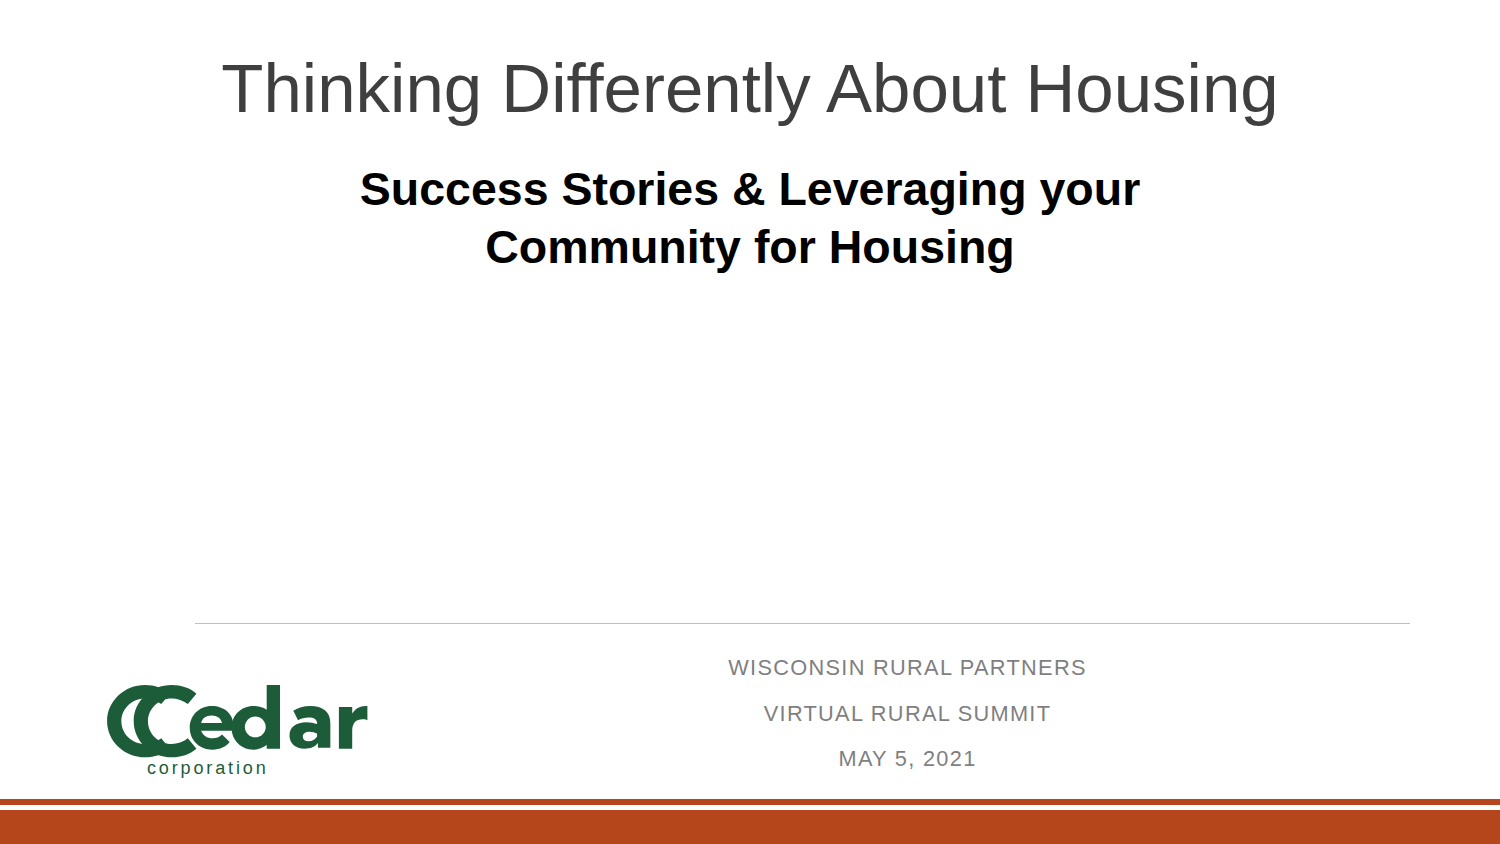Thinking Differently About Housing
Success Stories & Leveraging your Community for Housing
Cedar Corporation corporation
Wisconsin Rural Partners
Virtual Rural Summit
May 5, 2021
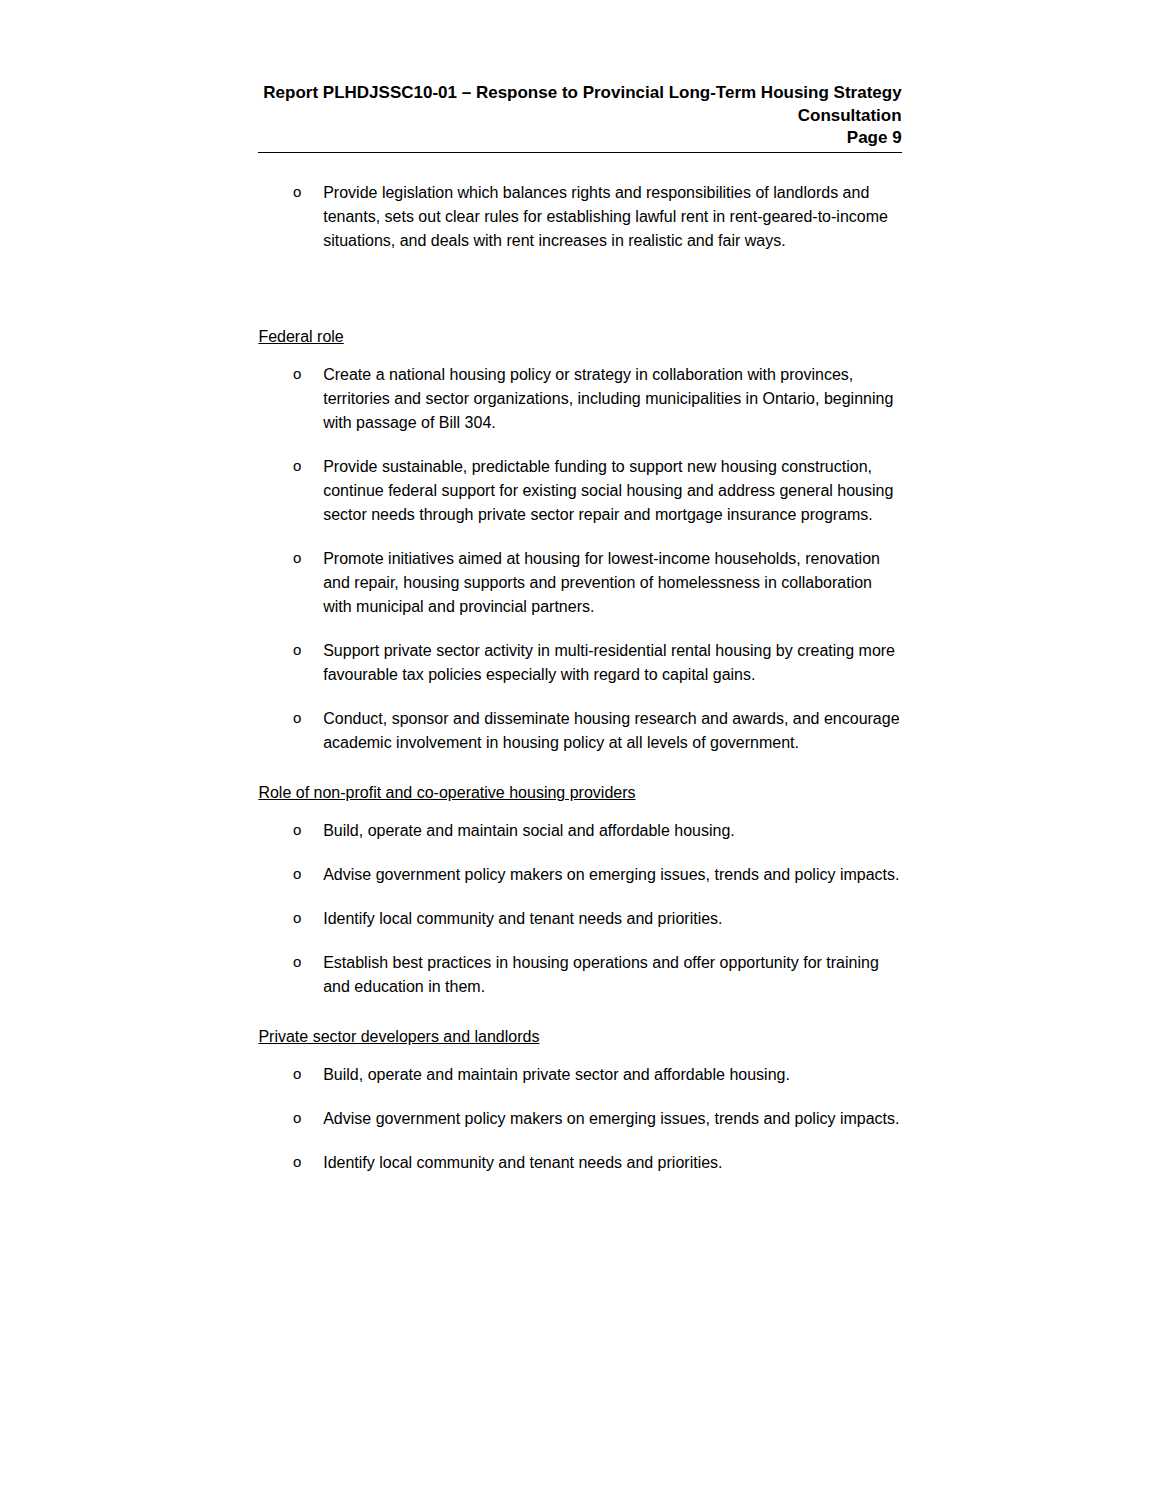Report PLHDJSSC10-01 – Response to Provincial Long-Term Housing Strategy Consultation Page 9
Provide legislation which balances rights and responsibilities of landlords and tenants, sets out clear rules for establishing lawful rent in rent-geared-to-income situations, and deals with rent increases in realistic and fair ways.
Federal role
Create a national housing policy or strategy in collaboration with provinces, territories and sector organizations, including municipalities in Ontario, beginning with passage of Bill 304.
Provide sustainable, predictable funding to support new housing construction, continue federal support for existing social housing and address general housing sector needs through private sector repair and mortgage insurance programs.
Promote initiatives aimed at housing for lowest-income households, renovation and repair, housing supports and prevention of homelessness in collaboration with municipal and provincial partners.
Support private sector activity in multi-residential rental housing by creating more favourable tax policies especially with regard to capital gains.
Conduct, sponsor and disseminate housing research and awards, and encourage academic involvement in housing policy at all levels of government.
Role of non-profit and co-operative housing providers
Build, operate and maintain social and affordable housing.
Advise government policy makers on emerging issues, trends and policy impacts.
Identify local community and tenant needs and priorities.
Establish best practices in housing operations and offer opportunity for training and education in them.
Private sector developers and landlords
Build, operate and maintain private sector and affordable housing.
Advise government policy makers on emerging issues, trends and policy impacts.
Identify local community and tenant needs and priorities.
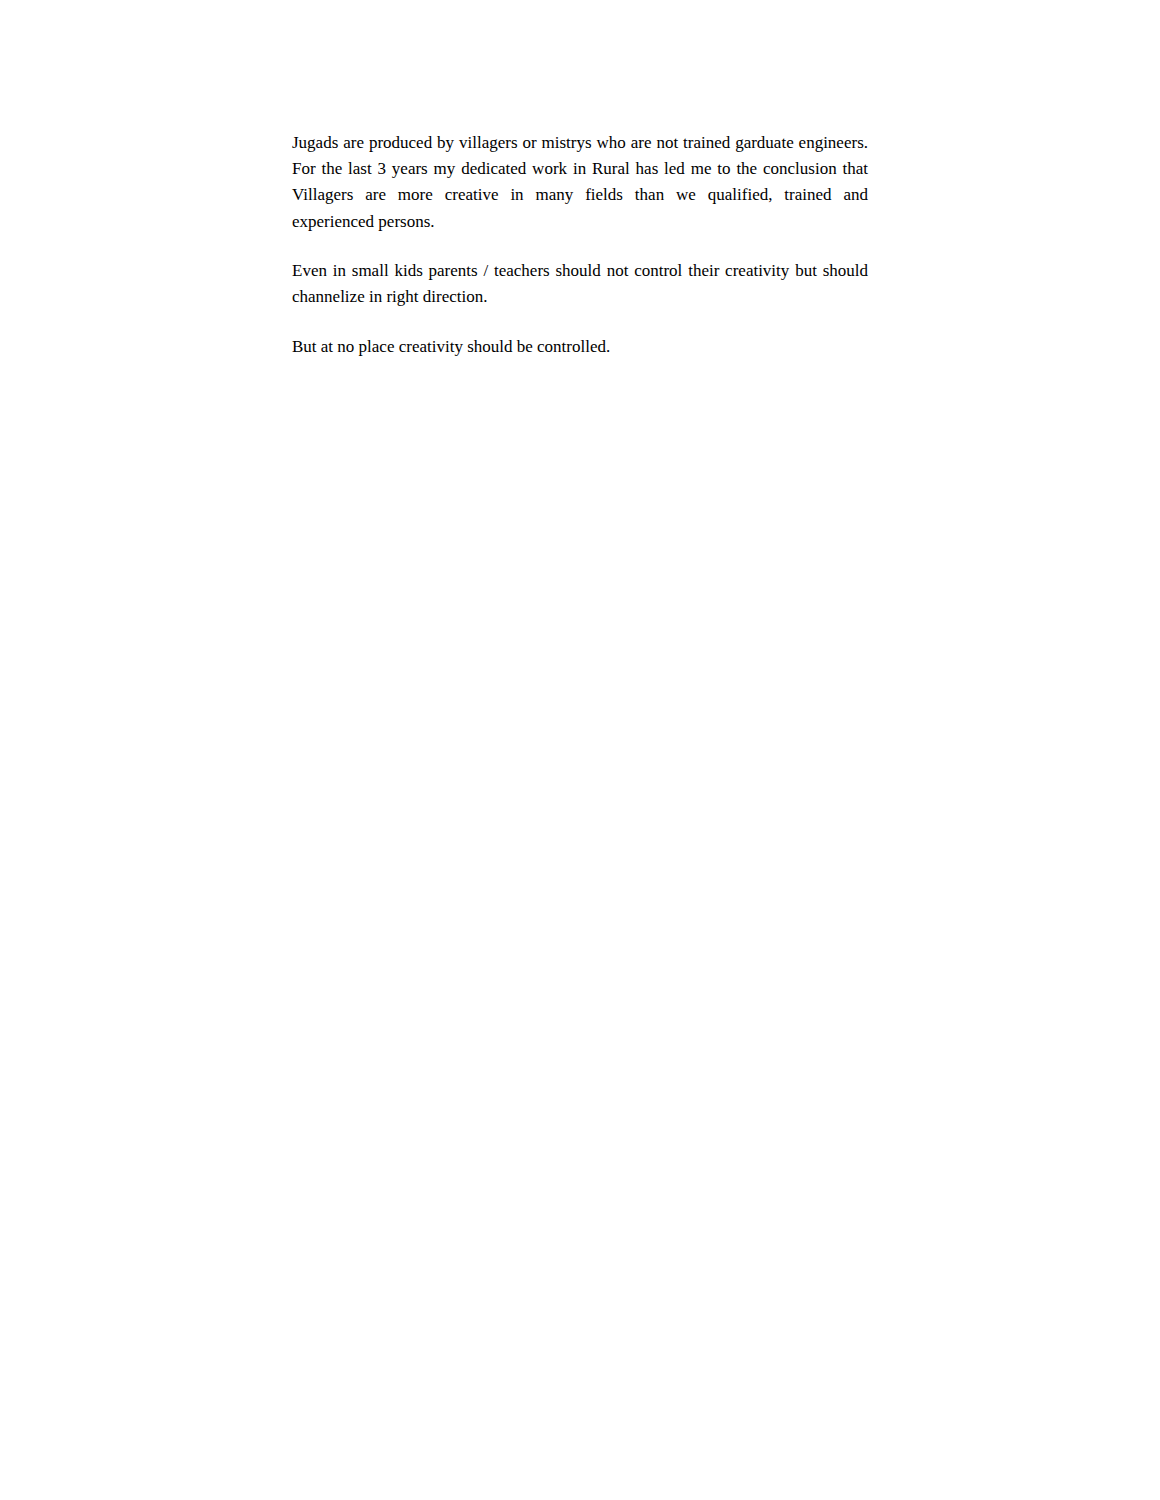Jugads are produced by villagers or mistrys who are not trained garduate engineers. For the last 3 years my dedicated work in Rural has led me to the conclusion that Villagers are more creative in many fields than we qualified, trained and experienced persons.
Even in small kids parents / teachers should not control their creativity but should channelize in right direction.
But at no place creativity should be controlled.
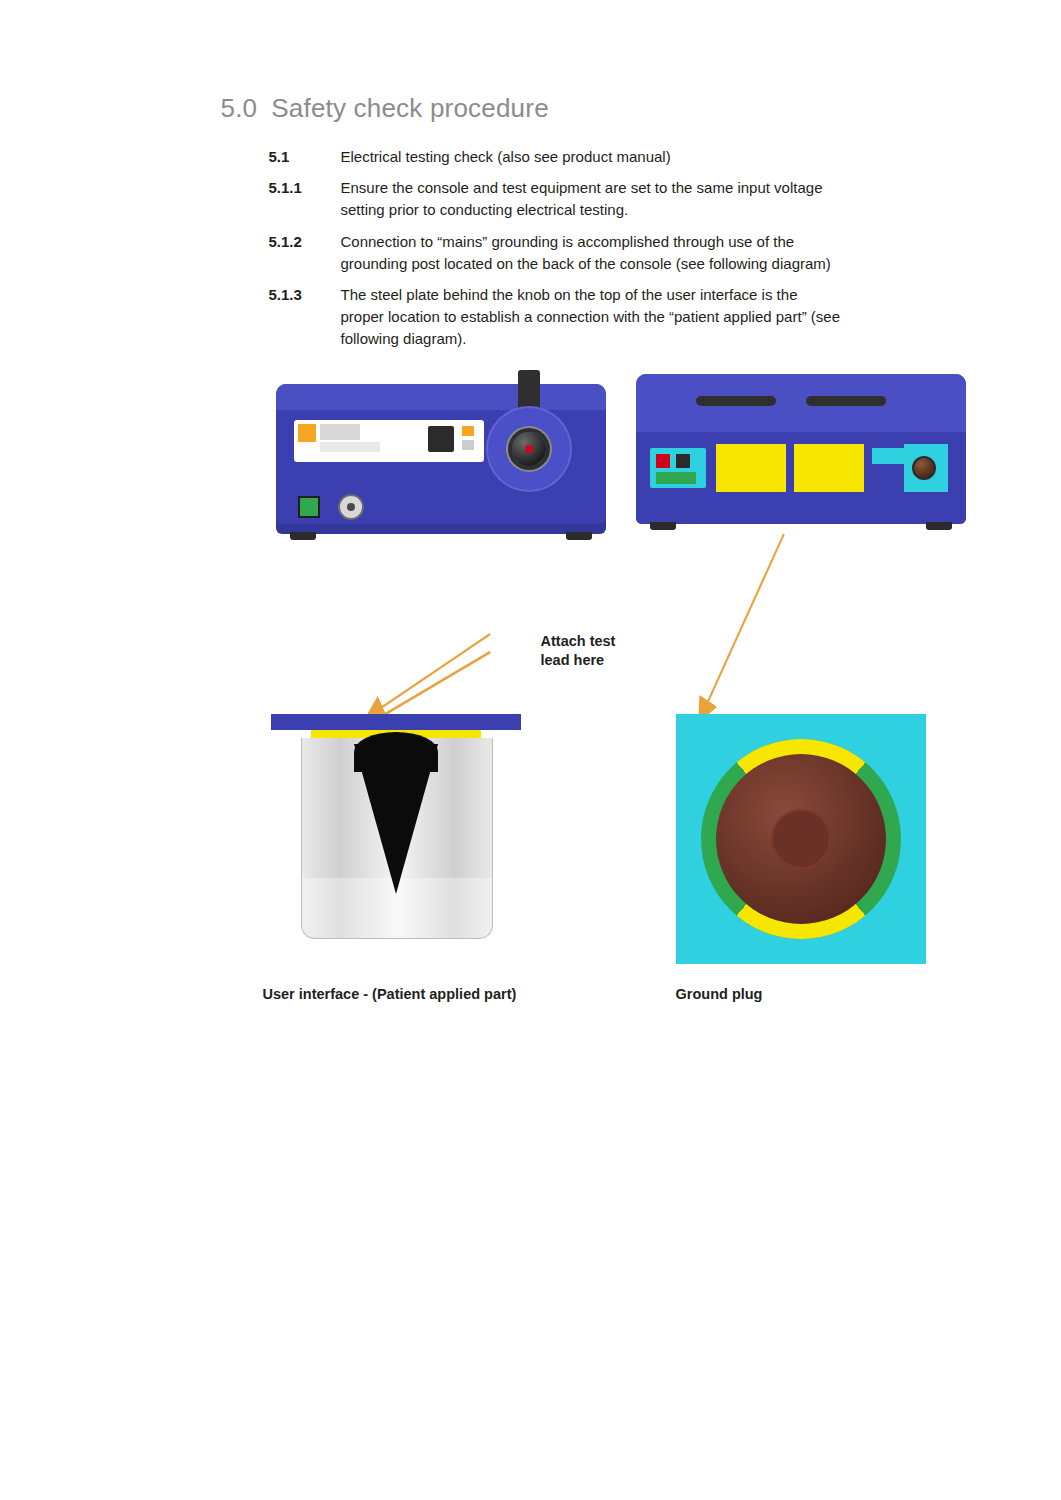5.0 Safety check procedure
5.1
Electrical testing check (also see product manual)
5.1.1
Ensure the console and test equipment are set to the same input voltage setting prior to conducting electrical testing.
5.1.2
Connection to “mains” grounding is accomplished through use of the grounding post located on the back of the console (see following diagram)
5.1.3
The steel plate behind the knob on the top of the user interface is the proper location to establish a connection with the “patient applied part” (see following diagram).
Attach test
lead here
User interface - (Patient applied part)
Ground plug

----------------

Lines before the one containing "5.0 Safety check procedure" are not wanted; write out that line and every later line through the end of the data above, exactly, without pictures.

5.0 Safety check procedure
5.1
Electrical testing check (also see product manual)
5.1.1
Ensure the console and test equipment are set to the same input voltage setting prior to conducting electrical testing.
5.1.2
Connection to “mains” grounding is accomplished through use of the grounding post located on the back of the console (see following diagram)
5.1.3
The steel plate behind the knob on the top of the user interface is the proper location to establish a connection with the “patient applied part” (see following diagram).
Attach test
lead here
User interface - (Patient applied part)
Ground plug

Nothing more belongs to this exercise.